Metro de mi corazón

Metro de mi corazón
Por:
  • julio_trujillo

Me da gusto (casi orgullo, si tuviera) saber que dentro de pocos días tendré la misma edad que el Metro: cincuenta años de haber crecido juntos, de haber compartido tanto, de haber recorrido a nuestro ritmo tantos kilómetros de esta amada y odiada ciudad. Lo trato como amigo o cómplice porque eso es: siempre está allí para mí, nunca falla, es fiel a prueba de fuego y me permite transitar largas distancias (que en otros países requerirían pasaporte) por tan sólo cinco pesos. Metro de mi corazón.

Como estudiante, apenas lo descubrí, percibí en él la que tal vez sea su principal característica después de la transportación: su otra realidad, que tiene algo de espejo de lo que sucede arriba pero que es esencialmente algo más, un microcosmos, un limbo, un paréntesis que anula el vertiginoso tiempo del afuera. En el Metro, al descender (y la idea del descenso, de lo subterráneo como realidad alterna da para muchos renglones), accedemos a un pliegue de la realidad que la continúa, la realza y la transforma: como los pilotos que ostentan sus millas voladas, no hay chilango digno de llamarse así que no tenga un espeso carnet de estaciones visitadas. Decía que, como estudiante, al hacer mi hallazgo de ese otro mundo, comencé a usar el Metro no para transportarme sino para ver, para absorber toneladas de tipologías mexicanas y, sobre todo, para leer. Sí, porque ese espacio es también ideal para abstraerse, tiene un calor de placenta y un benéfico rumor que nos coloca en la frecuencia perfecta para dispararnos a otros universos. Recuerdo con emoción haber leído, yendo y viniendo por la Línea 3, de Universidad a Indios Verdes y viceversa, esa erotizante trilogía de Henry Miller que es Nexus, Sexus y Plexus. ¡Cuántas cosas ocurrían dentro de mí, que era una bomba hormonal rodeada de gente que apenas me advertía!

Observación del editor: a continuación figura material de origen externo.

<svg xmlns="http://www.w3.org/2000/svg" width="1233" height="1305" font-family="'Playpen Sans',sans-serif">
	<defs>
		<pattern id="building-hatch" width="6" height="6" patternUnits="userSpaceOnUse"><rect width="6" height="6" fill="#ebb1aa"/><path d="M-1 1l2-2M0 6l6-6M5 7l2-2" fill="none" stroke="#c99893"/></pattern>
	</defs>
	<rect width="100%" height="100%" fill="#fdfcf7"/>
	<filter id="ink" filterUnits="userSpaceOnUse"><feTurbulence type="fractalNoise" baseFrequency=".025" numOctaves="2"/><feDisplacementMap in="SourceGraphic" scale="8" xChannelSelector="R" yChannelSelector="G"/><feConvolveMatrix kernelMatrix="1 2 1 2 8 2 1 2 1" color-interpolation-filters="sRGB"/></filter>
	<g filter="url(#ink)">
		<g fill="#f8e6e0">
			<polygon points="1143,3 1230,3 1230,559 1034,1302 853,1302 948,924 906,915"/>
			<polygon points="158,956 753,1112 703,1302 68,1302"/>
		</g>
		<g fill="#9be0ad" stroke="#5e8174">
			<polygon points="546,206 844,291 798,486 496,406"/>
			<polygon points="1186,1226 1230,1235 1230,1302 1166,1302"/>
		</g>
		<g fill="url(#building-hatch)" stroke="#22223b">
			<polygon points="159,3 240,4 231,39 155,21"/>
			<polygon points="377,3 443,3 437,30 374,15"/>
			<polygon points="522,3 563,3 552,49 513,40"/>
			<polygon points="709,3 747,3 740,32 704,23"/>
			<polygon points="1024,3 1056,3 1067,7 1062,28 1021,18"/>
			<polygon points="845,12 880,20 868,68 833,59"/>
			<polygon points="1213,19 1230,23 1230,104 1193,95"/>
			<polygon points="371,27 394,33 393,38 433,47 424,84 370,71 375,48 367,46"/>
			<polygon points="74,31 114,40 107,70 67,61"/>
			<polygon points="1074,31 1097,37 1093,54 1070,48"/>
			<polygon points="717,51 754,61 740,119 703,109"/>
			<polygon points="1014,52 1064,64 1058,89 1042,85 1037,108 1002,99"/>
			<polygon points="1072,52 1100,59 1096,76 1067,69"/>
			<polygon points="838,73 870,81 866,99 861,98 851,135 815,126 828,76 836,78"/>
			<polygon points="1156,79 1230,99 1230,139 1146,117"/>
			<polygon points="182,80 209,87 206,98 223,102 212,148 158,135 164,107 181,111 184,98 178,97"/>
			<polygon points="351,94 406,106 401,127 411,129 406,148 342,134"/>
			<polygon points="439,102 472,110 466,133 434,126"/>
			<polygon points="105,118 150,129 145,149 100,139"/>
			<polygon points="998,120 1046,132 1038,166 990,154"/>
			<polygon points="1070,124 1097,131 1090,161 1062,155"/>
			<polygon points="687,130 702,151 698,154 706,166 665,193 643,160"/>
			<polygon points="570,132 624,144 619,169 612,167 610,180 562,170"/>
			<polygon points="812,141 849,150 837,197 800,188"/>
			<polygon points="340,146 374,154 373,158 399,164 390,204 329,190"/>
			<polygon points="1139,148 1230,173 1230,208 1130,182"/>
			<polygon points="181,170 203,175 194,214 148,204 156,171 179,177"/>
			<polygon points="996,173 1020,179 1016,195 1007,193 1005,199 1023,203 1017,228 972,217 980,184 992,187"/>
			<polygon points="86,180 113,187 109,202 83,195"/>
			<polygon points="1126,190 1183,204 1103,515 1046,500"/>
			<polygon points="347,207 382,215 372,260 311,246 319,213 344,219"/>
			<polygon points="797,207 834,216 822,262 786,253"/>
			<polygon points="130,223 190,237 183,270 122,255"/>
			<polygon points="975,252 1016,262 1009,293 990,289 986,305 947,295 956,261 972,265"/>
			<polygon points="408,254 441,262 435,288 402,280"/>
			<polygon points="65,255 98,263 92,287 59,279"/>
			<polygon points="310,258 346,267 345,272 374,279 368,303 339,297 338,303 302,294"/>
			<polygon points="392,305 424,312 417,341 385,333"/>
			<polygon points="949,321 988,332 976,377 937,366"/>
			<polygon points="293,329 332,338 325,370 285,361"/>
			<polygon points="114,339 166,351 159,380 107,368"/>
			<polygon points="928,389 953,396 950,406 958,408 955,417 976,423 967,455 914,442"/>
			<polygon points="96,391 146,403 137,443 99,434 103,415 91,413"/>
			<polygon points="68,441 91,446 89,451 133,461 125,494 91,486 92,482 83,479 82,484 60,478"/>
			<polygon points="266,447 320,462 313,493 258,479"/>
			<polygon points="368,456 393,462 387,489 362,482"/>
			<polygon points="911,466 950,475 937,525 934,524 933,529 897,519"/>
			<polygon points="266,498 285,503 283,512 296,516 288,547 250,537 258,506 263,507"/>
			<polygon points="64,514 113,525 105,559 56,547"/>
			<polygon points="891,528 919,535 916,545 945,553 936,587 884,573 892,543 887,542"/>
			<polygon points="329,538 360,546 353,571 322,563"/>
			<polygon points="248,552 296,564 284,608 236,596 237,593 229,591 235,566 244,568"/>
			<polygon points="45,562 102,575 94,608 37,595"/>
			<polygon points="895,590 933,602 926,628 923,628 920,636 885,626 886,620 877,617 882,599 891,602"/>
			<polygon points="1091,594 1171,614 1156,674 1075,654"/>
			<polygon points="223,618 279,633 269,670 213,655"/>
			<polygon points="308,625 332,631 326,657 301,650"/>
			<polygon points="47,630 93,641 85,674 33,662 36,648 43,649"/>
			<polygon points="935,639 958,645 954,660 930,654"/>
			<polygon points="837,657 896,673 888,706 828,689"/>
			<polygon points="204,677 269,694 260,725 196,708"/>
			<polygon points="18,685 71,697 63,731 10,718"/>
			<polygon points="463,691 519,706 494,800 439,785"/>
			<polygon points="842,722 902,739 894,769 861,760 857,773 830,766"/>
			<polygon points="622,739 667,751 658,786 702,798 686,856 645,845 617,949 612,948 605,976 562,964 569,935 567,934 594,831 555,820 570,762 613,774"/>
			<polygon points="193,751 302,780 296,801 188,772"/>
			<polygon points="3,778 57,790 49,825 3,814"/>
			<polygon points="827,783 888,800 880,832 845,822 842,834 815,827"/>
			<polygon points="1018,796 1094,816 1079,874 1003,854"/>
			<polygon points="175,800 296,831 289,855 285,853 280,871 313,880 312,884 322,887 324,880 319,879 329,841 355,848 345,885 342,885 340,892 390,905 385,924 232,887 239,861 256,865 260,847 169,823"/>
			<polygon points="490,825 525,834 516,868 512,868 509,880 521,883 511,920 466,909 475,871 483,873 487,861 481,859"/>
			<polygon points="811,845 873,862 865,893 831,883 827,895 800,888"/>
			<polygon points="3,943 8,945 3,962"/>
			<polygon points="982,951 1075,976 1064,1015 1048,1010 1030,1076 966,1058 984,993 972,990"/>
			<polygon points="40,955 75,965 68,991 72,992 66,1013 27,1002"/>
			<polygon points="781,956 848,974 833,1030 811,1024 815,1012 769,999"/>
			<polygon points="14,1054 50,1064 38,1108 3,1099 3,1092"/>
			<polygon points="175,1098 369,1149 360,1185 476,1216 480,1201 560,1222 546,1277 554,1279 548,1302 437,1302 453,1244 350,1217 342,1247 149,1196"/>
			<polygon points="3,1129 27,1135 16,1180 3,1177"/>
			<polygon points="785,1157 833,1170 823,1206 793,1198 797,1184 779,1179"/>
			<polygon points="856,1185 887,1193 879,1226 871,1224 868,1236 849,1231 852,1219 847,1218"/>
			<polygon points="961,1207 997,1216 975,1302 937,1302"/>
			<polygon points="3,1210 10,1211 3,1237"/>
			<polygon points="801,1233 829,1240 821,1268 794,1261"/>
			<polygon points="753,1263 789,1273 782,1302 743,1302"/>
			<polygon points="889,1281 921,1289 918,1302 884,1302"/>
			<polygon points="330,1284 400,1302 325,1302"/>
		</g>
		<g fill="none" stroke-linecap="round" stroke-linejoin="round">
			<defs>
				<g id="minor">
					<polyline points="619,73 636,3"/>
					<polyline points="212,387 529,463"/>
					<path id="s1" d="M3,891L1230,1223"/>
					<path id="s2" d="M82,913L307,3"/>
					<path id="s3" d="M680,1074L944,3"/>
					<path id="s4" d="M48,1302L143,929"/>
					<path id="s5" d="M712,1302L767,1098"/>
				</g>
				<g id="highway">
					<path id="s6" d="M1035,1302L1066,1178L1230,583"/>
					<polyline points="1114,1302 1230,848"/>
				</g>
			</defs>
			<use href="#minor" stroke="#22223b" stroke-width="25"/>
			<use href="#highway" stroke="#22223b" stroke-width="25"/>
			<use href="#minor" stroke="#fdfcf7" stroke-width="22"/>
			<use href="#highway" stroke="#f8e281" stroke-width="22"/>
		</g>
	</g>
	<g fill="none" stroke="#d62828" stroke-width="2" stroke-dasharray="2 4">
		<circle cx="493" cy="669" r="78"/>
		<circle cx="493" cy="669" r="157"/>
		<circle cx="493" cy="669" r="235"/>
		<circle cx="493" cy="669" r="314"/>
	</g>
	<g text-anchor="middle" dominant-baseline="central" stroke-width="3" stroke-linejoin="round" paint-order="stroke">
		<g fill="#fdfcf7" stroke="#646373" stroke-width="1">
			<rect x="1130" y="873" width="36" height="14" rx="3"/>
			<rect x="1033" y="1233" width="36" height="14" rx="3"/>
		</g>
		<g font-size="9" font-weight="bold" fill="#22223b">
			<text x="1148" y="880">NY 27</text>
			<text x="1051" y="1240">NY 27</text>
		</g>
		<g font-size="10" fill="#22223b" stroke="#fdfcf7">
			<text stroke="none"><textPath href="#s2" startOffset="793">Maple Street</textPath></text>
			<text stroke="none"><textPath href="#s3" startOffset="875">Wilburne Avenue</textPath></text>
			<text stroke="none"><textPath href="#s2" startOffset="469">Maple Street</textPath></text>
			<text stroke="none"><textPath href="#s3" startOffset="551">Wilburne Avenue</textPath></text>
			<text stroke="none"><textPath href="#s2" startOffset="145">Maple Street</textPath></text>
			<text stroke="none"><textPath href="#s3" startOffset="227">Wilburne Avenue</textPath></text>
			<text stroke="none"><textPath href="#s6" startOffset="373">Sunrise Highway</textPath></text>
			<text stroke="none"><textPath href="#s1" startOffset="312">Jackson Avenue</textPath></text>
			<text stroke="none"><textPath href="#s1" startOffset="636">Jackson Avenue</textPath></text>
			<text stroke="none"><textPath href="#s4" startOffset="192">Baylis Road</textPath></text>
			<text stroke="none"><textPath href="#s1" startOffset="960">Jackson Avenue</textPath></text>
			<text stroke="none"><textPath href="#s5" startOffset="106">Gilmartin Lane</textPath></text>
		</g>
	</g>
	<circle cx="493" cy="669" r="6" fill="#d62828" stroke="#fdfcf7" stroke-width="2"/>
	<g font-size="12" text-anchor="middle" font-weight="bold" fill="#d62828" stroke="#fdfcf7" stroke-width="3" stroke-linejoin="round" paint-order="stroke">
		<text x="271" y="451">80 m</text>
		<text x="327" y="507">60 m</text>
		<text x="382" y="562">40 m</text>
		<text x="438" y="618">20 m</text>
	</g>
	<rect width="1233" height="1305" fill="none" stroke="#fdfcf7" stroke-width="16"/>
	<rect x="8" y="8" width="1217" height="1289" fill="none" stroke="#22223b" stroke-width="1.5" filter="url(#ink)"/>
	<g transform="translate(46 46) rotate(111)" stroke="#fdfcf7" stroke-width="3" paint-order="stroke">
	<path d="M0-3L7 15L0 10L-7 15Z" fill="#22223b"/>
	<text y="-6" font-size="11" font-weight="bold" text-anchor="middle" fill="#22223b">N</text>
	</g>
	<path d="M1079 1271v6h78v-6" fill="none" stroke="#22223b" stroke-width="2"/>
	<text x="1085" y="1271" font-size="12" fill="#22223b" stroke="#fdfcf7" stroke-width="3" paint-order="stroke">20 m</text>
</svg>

Y en el Metro cabe toda la gente, no hay mejor ejemplo de horizontalidad (que es mucho más que literal) que su hospitalidad incondicional. Es un perfecto experimento democrático, un igualador ciego como la justicia. Y no sólo cabemos todos, con nuestros tonos de piel, clase social, preferencia sexual y equipo de futbol favorito, sino que vamos apretados, reconociéndonos de muy cerquita, olisqueándonos, haciendo patria de verdad entre Bellas Artes y Nativitas. ¿Quieren darle a un extranjero un baño instantáneo en las burbujeantes aguas de la Ciudad de México? Llévenlo a Metro Hidalgo (ese territorio que debería tener iglesia y cantina) en hora pico y les aseguro que saldrá de ahí gritando: ¡Ay Papantla tus hijos vuelan! El Metro es la megalópolis en una nuez, Tenochtitlan en un potente destilado, la región menos transparente del aire y una de las más entrañables.

Descender al Metro no sólo significa migrar de una realidad a otra, sino uno mismo mutar, despojarse de su nombre y apellido y convertirse en un transeúnte, un espécimen tolerado y tolerante, un miembro del siempre abierto club de la inclusividad. Carlos Monsiváis, a quien a veces extraño rabiosamente, lo entendió a la perfección: “Si el usuario del Metro se aferra a su identidad original, tendrá que tomar taxi”. O Uber. Debajo de nuestros  pies serpentea un formidable animal. Está cumpliendo 50 años. ¡Que sean muchos más!